Aspect du drame psychique de Poutine

 


 

L’étonnement, disait Aristote, est à l’origine de la réflexion philosophique. Le bizarre, l’étrange, l’insolite, suscitent l’interrogation, et cela a du bon. La poussée fiévreuse, pour ne pas dire la névrose, d’un Poutine, prêt à tout pour contrôler l’Ukraine, laisse pantois pour le dire le moins. D’où le saugrenu de ce drame sans nom que connaît l’Ukraine – ainsi que la Russie en raison de la névrose du chef du Kremlin, Vladimir Poutine.

Le psychologue des profondeurs Carl Gustav Jung a cherché à comprendre les causes psychiques des névroses. On sait qu’il fit appelle à la notion centrale d’inconscient collectif. Dans un essai bien senti datant de 1947, Aspects du drame contemporain,[1] donc deux années après la Deuxième guerre mondiale, Jung s’interroge sur le drame de l’Europe, de l’Allemagne en particulier. Un nom revient sans cesse sous sa plume, Wotan, le dieu suprême des anciens germains. Le démon de la tempête. Le maître des orages nocturnes, représente la frénésie, la fureur. On l’appelait Wode ; en allemand moderne, on dit wüten, la rage. Adolf Hitler rédigea Mein Kampf (Mon combat, 1925) avant de prendre les rênes du parti national-socialiste. Le futur Fürher fait référence à l’ancienne mythologie germanique luttant pour la conservation du Valhalla, la forteresse des valeureux guerriers défunts, là où les attend Wotan pour la bataille finale signant le Götterdämmerung (Le Crépuscule des dieux), que Richard Wagner mettra en musique dans sa célèbre tétralogie.

En quoi cela nous renseigne-t-il sur l’inconscient collectif russe ? Rien en fait.
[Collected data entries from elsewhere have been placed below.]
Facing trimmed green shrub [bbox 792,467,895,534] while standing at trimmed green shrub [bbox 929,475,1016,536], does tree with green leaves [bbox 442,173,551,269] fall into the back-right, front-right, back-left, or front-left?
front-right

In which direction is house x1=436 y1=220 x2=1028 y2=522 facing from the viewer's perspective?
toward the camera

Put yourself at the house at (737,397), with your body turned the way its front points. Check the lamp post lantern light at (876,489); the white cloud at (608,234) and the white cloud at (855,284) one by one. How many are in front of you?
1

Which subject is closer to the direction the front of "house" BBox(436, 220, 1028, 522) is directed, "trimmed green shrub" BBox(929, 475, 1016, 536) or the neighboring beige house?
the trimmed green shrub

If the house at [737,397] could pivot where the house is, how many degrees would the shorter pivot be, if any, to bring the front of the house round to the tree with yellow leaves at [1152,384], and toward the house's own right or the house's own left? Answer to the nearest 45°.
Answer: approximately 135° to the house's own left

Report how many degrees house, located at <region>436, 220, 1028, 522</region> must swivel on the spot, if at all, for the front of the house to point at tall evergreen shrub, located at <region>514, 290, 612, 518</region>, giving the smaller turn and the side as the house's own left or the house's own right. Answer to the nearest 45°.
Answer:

Puisque, dans son essai, Jung ne s’intéresse qu’au cas de l’Allemagne. Pour ma part, je ne suis en aucune manière spécialiste de la mythologie slave ; je ne suis donc pas en mesure d’indiquer ce qui dans l’inconscient collectif russe oriente Poutine. Je laisse donc au connaisseur le soin de nous l’apprendre.

Cela dit, il me semble que Poutine réactive le vieux mythe grec de Cronos. On se rappellera que Cronos a châtré son père, Ouranos (le Ciel), libérant du sein de sa mère Gaïa (la Terre) ses frères et ses sœurs. Cronos détrônera ainsi Ouranos devenu impuissant. Toutefois, lui-même, redoutant que l’un de ses enfants le supplante, engloutissait chacun de ses enfants qui lui naissaient.

Il y a là, me semble-t-il, du Poutine tout craché. Le maître du Kremlin, craignant la liberté de ses « enfants », dont l’Ukraine, veut les dévorer. En faire une « bouchée » - pour ne pas dire une boucherie. La névrose de Poutine est là : croire que « son enfant » va lui faire faux-bond en ouvrant la porte à son ennemi juré l’Europe libérale et, surtout, les États-Unis. Il y a là du pur délire. Le mythe de Cronos marque, je pense, l’inconscient collectif russe. Il serait intéressant de relire l’histoire russe, à commencer par le règne des tsars, qui n’est qu’une longue litanie d’une autorité brimant systématiquement ses opposants. Staline, qui demeure un modèle pour Poutine, n’est qu’une autre figure de Cronos constellant l'inconscient collectif russe.



[1] C.G. Jung, Aspects du drame contemporain, Paris, Buschet-Chastel, 1971.